D. LE DISPOSITIF PROPOSÉ NE RESPECTE PAS PLUSIEURS PRINCIPES DE BONNE LÉGISLATION
1. Un dispositif complexe
L'institution d'une contribution exceptionnelle sur
l'impôt sur les sociétés devrait avoir pour effet de
créer
trois taux d'imposition différents pour les
entreprises
: les petites entreprises qui font moins de
50 millions de francs de chiffre d'affaires continueront à
bénéficier du taux de faveur de 19 % (soit 20,9 %
si l'on ajoute la contribution Juppé de 10 %) si elles
réinvestissent leurs bénéfices à hauteur de 200.000
francs, conformément au " plan PME pour la France " ;
les
autres PME resteront imposées au taux de 36,66 % ; les
entreprises réalisant plus de 50 millions de francs de chiffre
d'affaires verront quant à elles leurs bénéfices
taxés au taux de 41,66 % si l'on inclut la contribution
exceptionnelle de 10 % instituée en août 1995 et la surtaxe
de 15 % prévue par le présent projet de loi (40 % en
1999).
Par ailleurs, en ne supprimant que partiellement le régime des
plus-values à long terme, l'article 2 du présent projet de loi ne
facilite pas la tâche des entreprises. En effet, ces dernières
devront déterminer l'origine de leurs plus ou moins-values pour savoir
quel régime de taxation appliquer. Les plus-values à long terme
provenant de la cession de titres de participation et le résultat net de
la concession de licences d'exploitation de brevets ou d'inventions brevetables
continueront à bénéficier du taux réduit de
19 % (avant les majorations additionnelles), tandis que les plus-values
à long terme afférentes à la cession des autres
éléments de l'actif (y compris les brevets), deviendraient
taxables au taux normal de 33,1/3 % (avant les majorations additionnelles).
En outre, compte tenu de sa date d'effet (plus-values dégagées au
cours des exercices ouverts à compter du 1
er
janvier 1997),
cette aggravation n'affecte pas l'impôt des exercices qui ont
été clos en 1996 ni celui des exercices de douze mois qui seront
clos en 1997 (jusqu'au 30 novembre) continueront elles aussi de relever du taux
de 19 %, mais sauf dans le cas de ces PME, cet impôt supportera
outre la contribution de 10 %, une majoration additionnelle de 15 %
d'où un taux effectif de 23,75 %. En revanche, celles
dégagées le 31 décembre 1997 deviendront passible de
l'impôt au taux normal de 33,1/3 %, d'où un taux effectif de
41,66 % en cas d'application simultanée des majorations de
10 % et de 15 %, ou de 36,66 % en cas d'application de la seule
contribution de 10 % (PME exemptées de la majoration de 15 %).

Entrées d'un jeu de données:
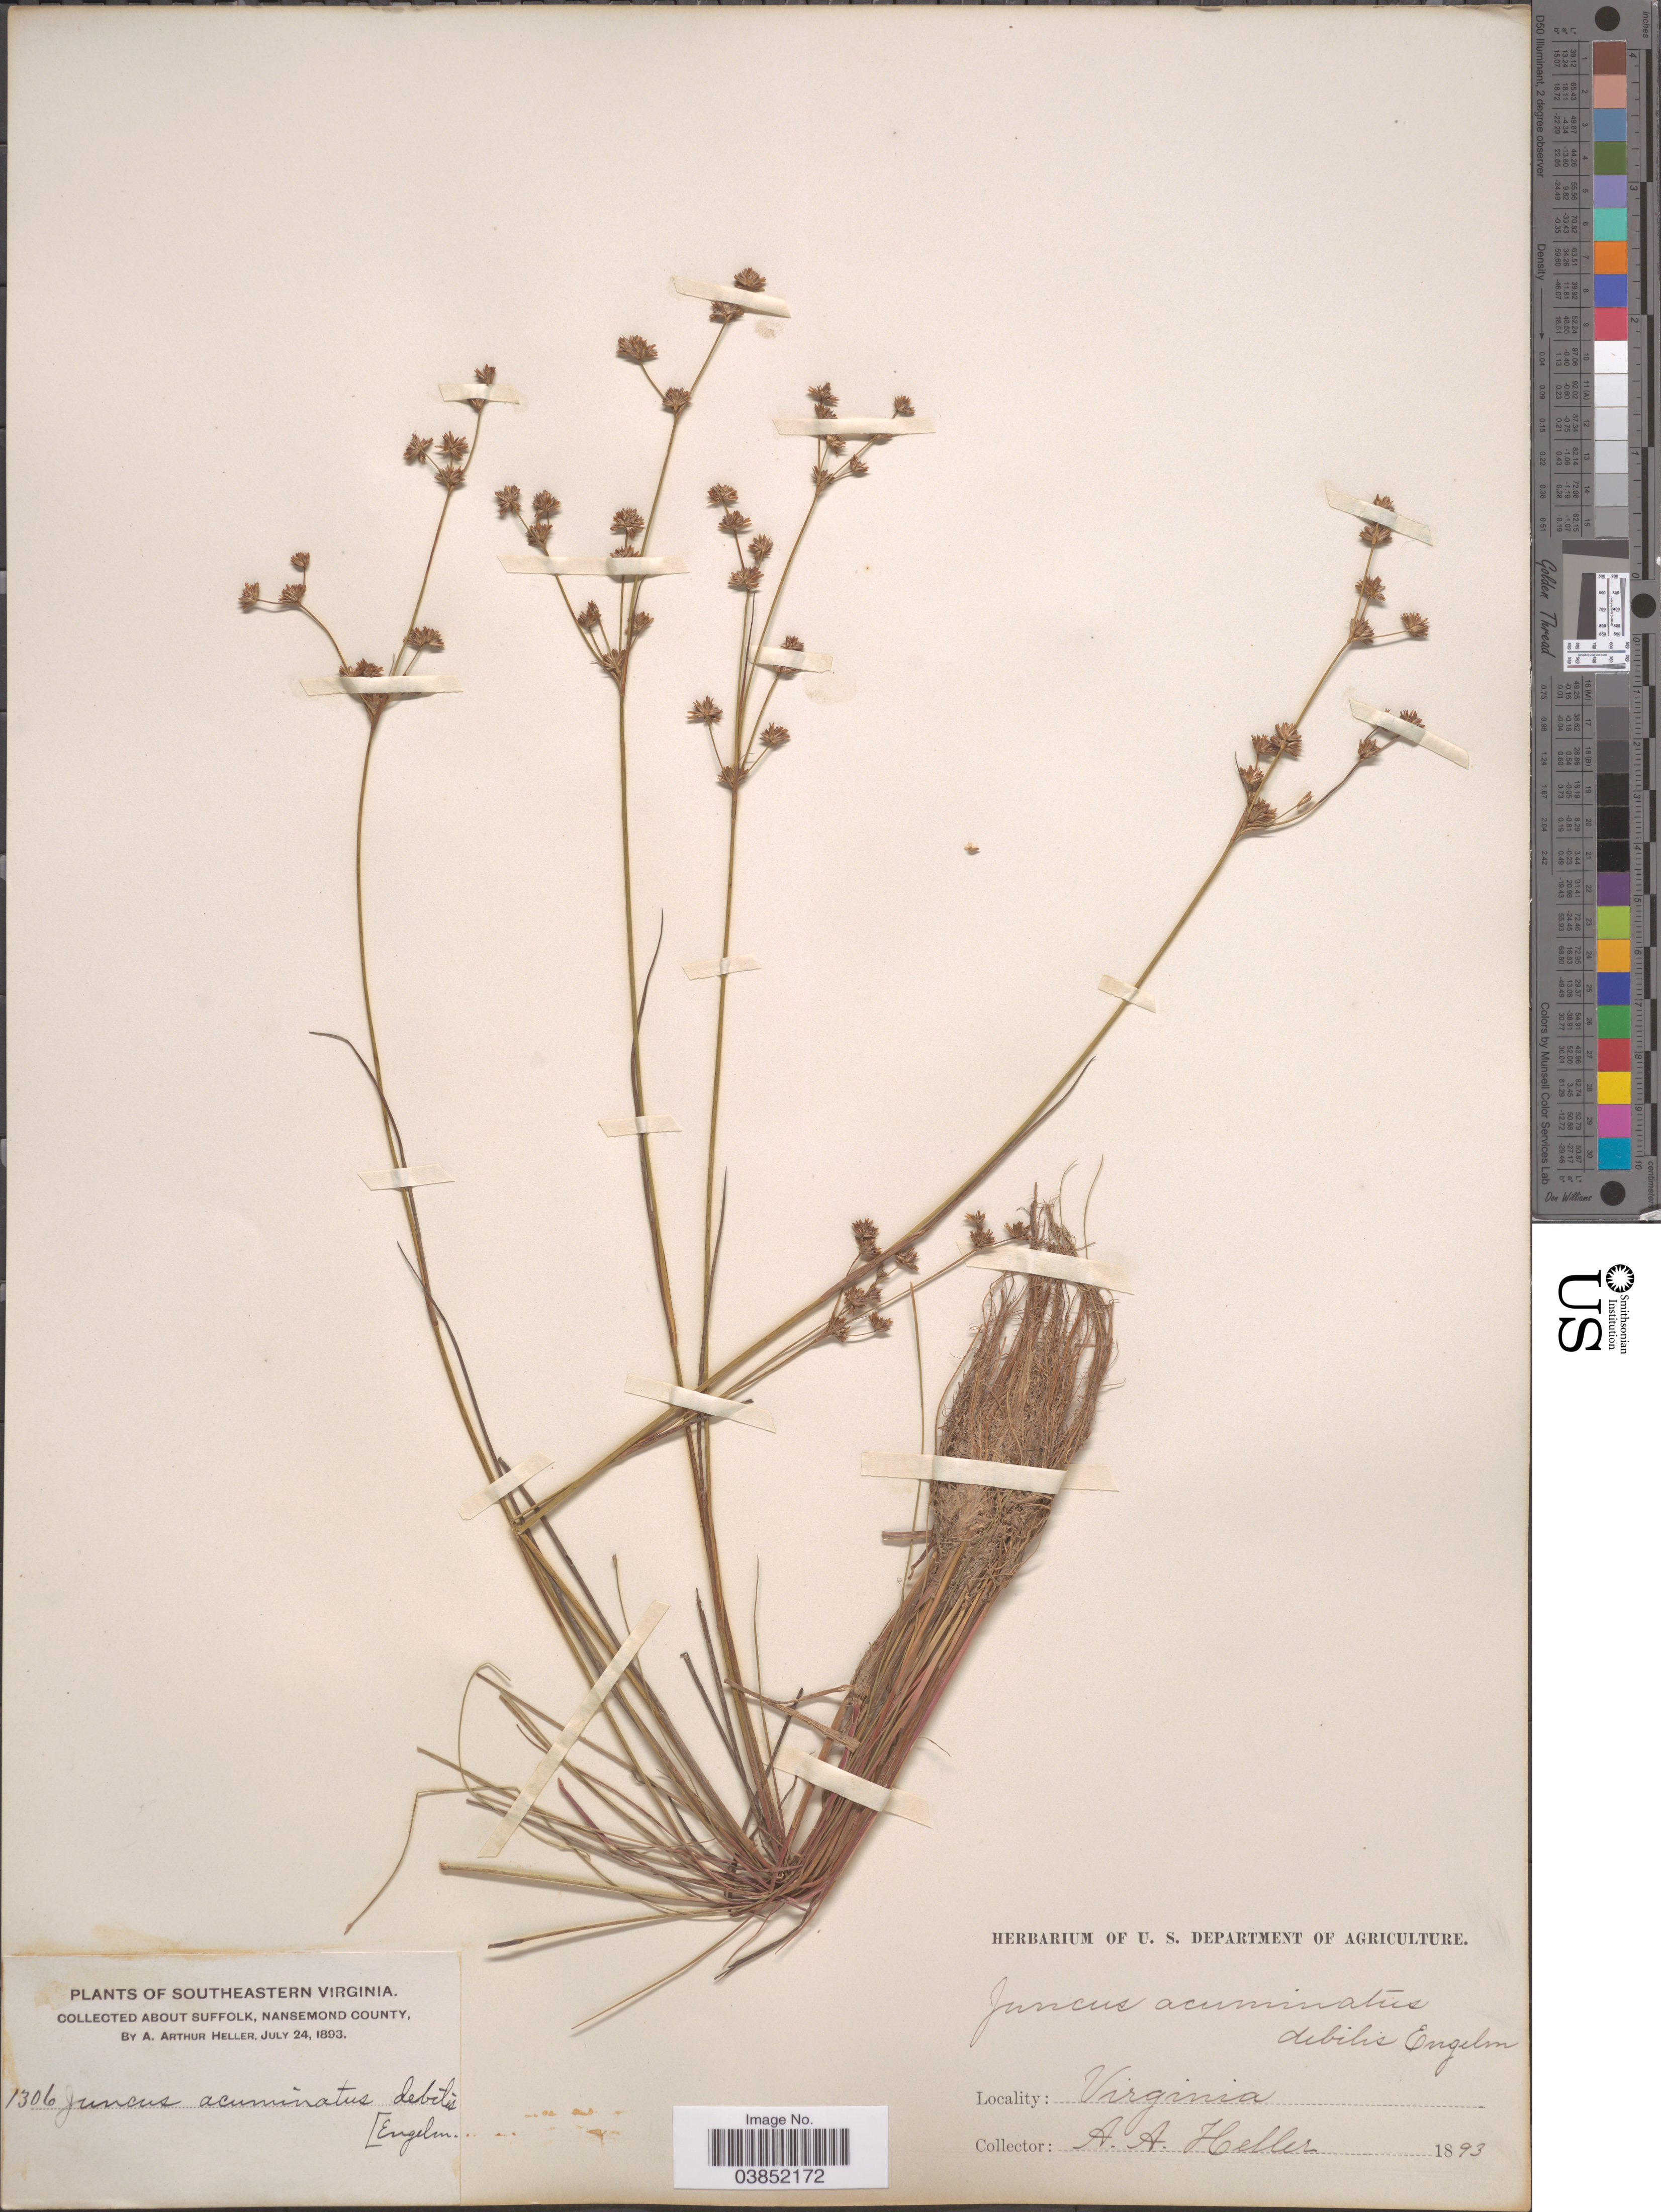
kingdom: Plantae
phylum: Tracheophyta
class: Liliopsida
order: Poales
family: Juncaceae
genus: Juncus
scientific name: Juncus debilis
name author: A. Gray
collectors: A. A. Heller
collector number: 1306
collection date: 1893-07-24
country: United States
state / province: Virginia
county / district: City of Suffolk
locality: Southeastern Virginia. About Suffolk, Nansemond County.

▶ [Consignes de travail]:
a: Selon le texte cité, à quel taux seront imposés les bénéfices des entreprises réalisant plus de 50 millions de francs de chiffre d'affaires, contribution de 10 % et surtaxe de 15 % incluses ?
b: Recopiez le passage du texte cité qui commence par « Par ailleurs, en » et se poursuit jusqu'à « les majorations additionnelles). ».

▶ [Corrigé par consigne]:
a: Au taux de 41,66 %.

b:
Par ailleurs, en ne supprimant que partiellement le régime des
plus-values à long terme, l'article 2 du présent projet de loi ne
facilite pas la tâche des entreprises. En effet, ces dernières
devront déterminer l'origine de leurs plus ou moins-values pour savoir
quel régime de taxation appliquer. Les plus-values à long terme
provenant de la cession de titres de participation et le résultat net de
la concession de licences d'exploitation de brevets ou d'inventions brevetables
continueront à bénéficier du taux réduit de
19 % (avant les majorations additionnelles), tandis que les plus-values
à long terme afférentes à la cession des autres
éléments de l'actif (y compris les brevets), deviendraient
taxables au taux normal de 33,1/3 % (avant les majorations additionnelles).